_Directions_
Pull out every line below that holds the word "space".

_Recorded data_
---------------
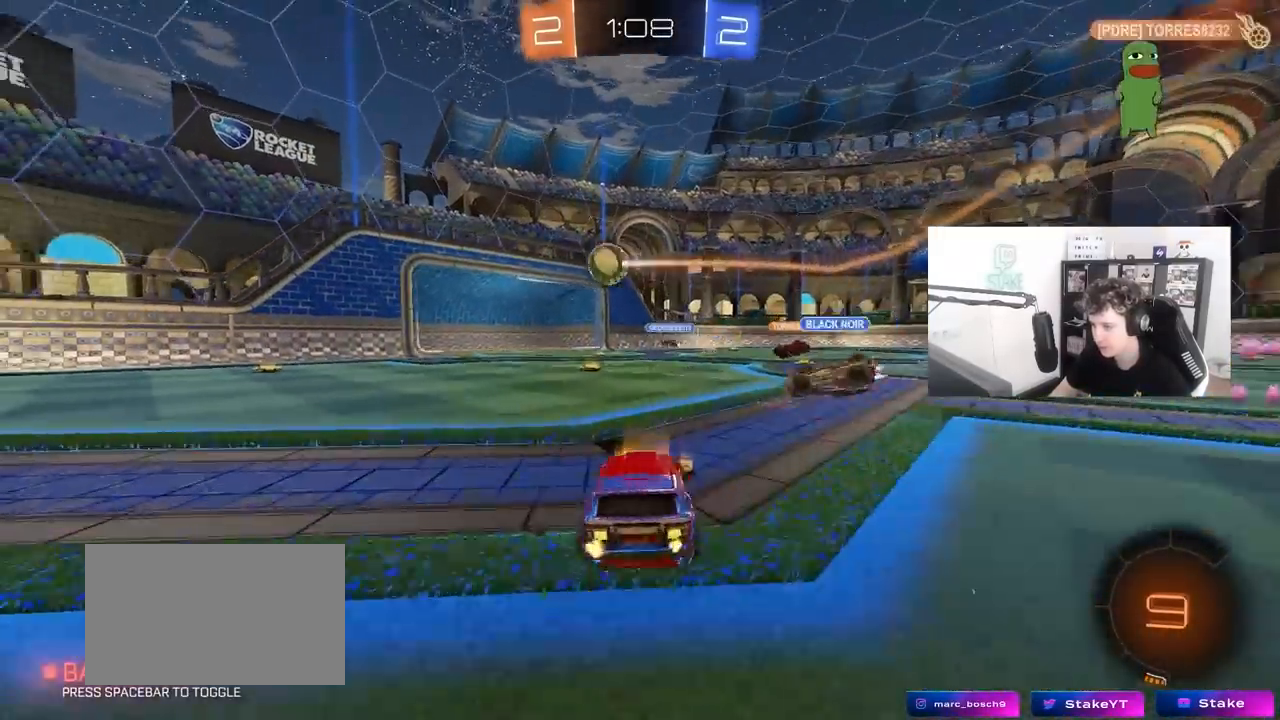
{"keys": ["d", "shift", "w"], "mouse": ["left", "right"], "mouse_move": "still", "events": [[50, "a", "down"], [50, "d", "up"], [283, "a", "up"], [383, "d", "down"], [433, "mouse_left", "down"], [433, "mouse_right", "down"], [467, "shift", "down"]]}
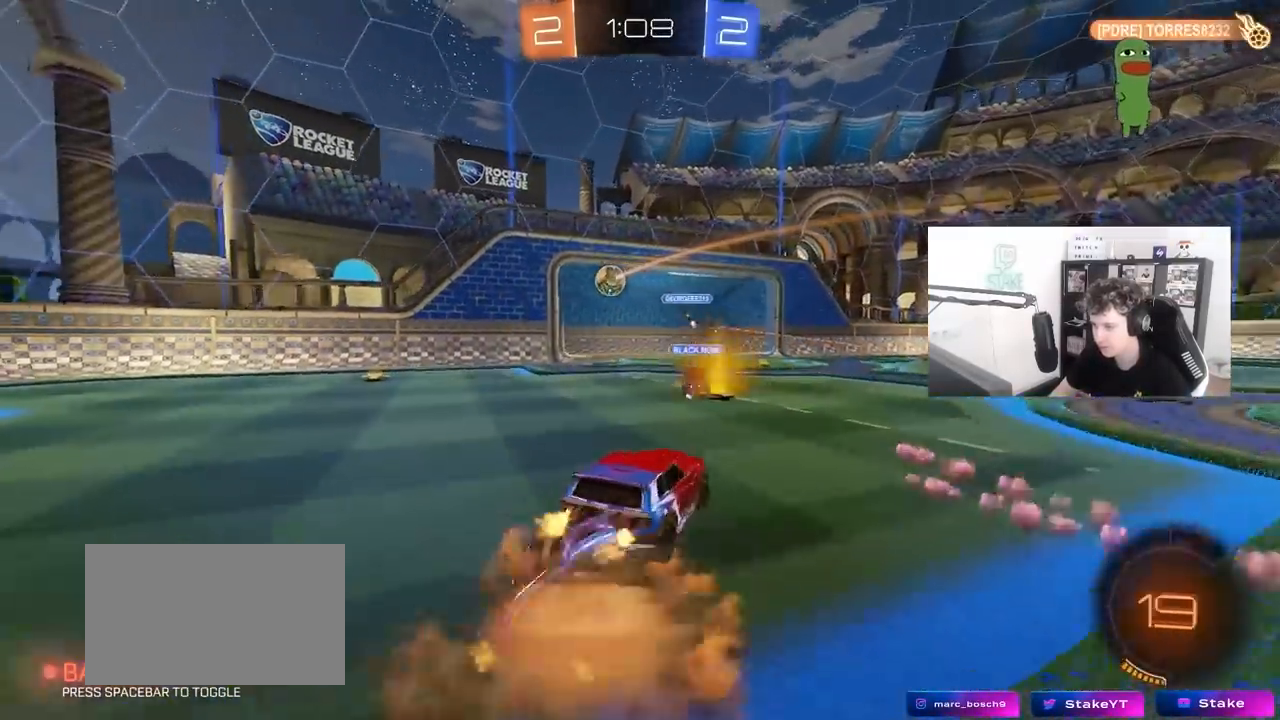
{"keys": ["tab"], "mouse": [], "mouse_move": "still", "events": [[17, "mouse_right", "up"], [117, "mouse_right", "down"], [117, "s", "down"], [167, "w", "up"], [300, "mouse_left", "up"], [300, "shift", "up"], [300, "space", "down"], [350, "d", "up"], [350, "mouse_right", "up"], [433, "space", "up"], [483, "s", "up"], [483, "tab", "down"]]}
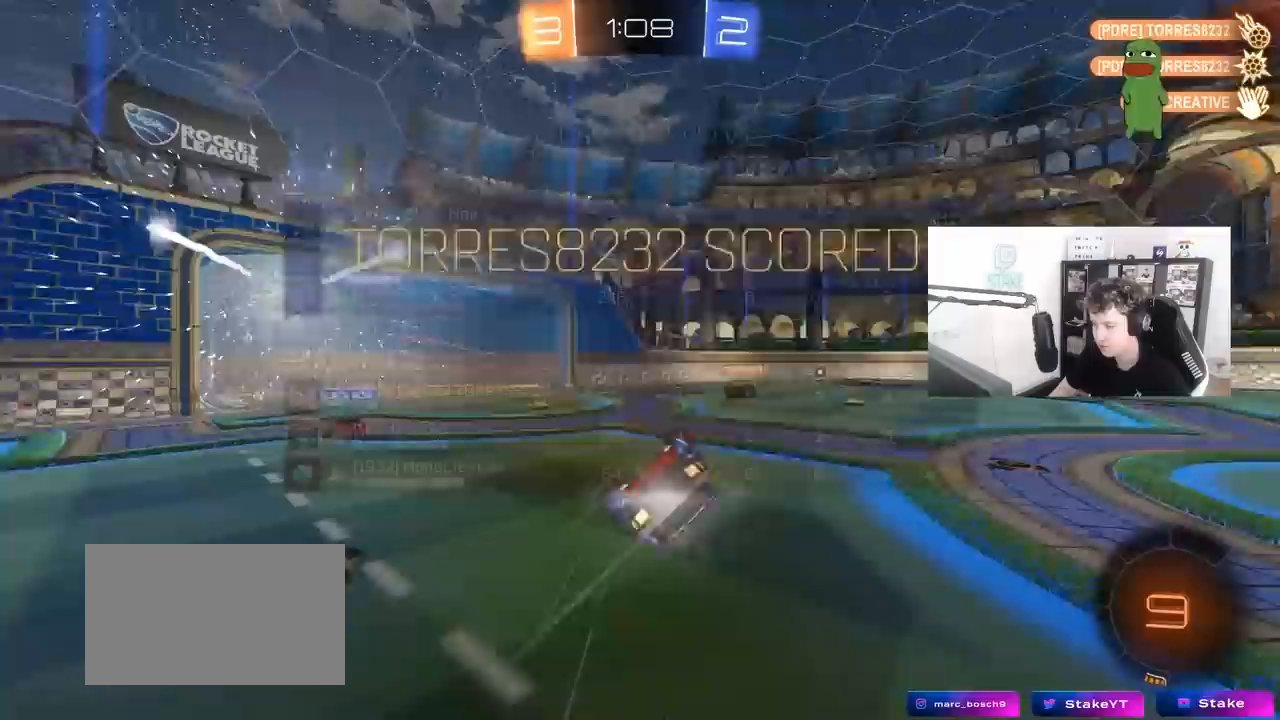
{"keys": ["d", "shift", "w"], "mouse": [], "mouse_move": "still", "events": [[217, "tab", "up"], [267, "d", "down"], [317, "space", "down"], [317, "w", "down"], [450, "shift", "down"], [450, "space", "up"]]}
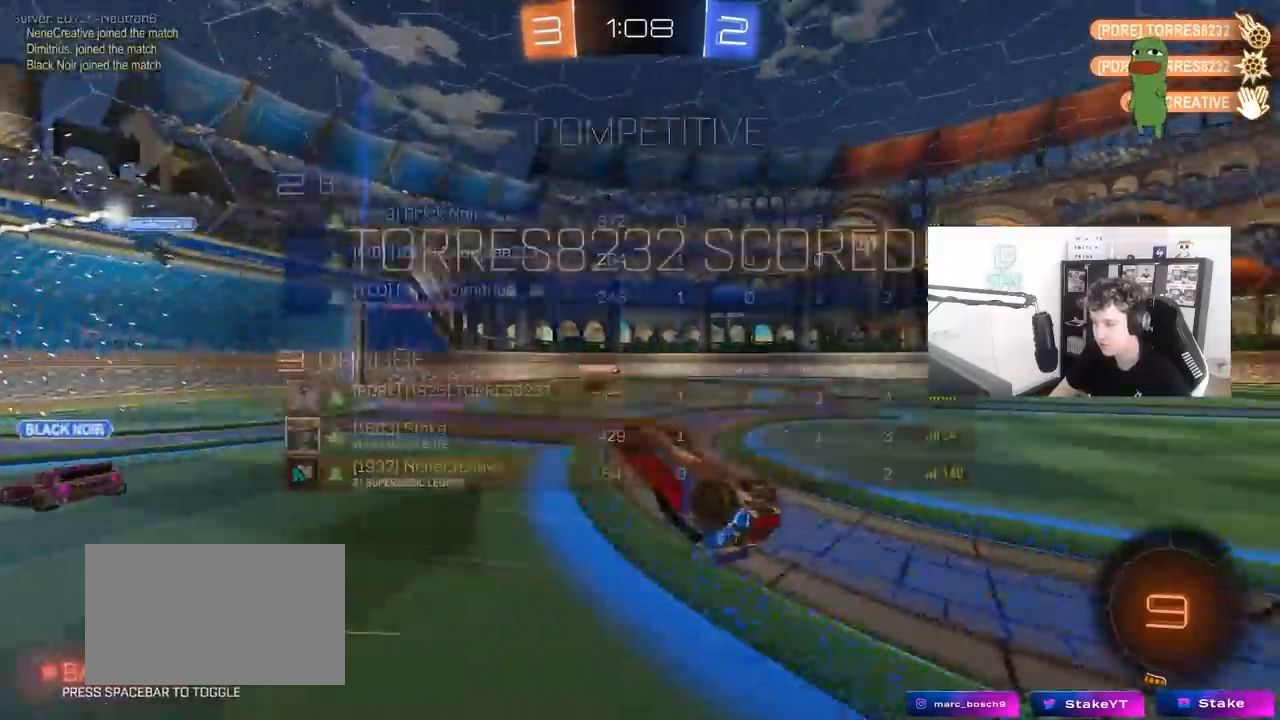
{"keys": [], "mouse": [], "mouse_move": "still", "events": [[50, "shift", "up"], [233, "d", "up"], [283, "tab", "down"], [467, "tab", "up"], [467, "w", "up"]]}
---------------
_Output for this task_
{"keys": ["tab"], "mouse": [], "mouse_move": "still", "events": [[17, "mouse_right", "up"], [117, "mouse_right", "down"], [117, "s", "down"], [167, "w", "up"], [300, "mouse_left", "up"], [300, "shift", "up"], [300, "space", "down"], [350, "d", "up"], [350, "mouse_right", "up"], [433, "space", "up"], [483, "s", "up"], [483, "tab", "down"]]}
{"keys": ["d", "shift", "w"], "mouse": [], "mouse_move": "still", "events": [[217, "tab", "up"], [267, "d", "down"], [317, "space", "down"], [317, "w", "down"], [450, "shift", "down"], [450, "space", "up"]]}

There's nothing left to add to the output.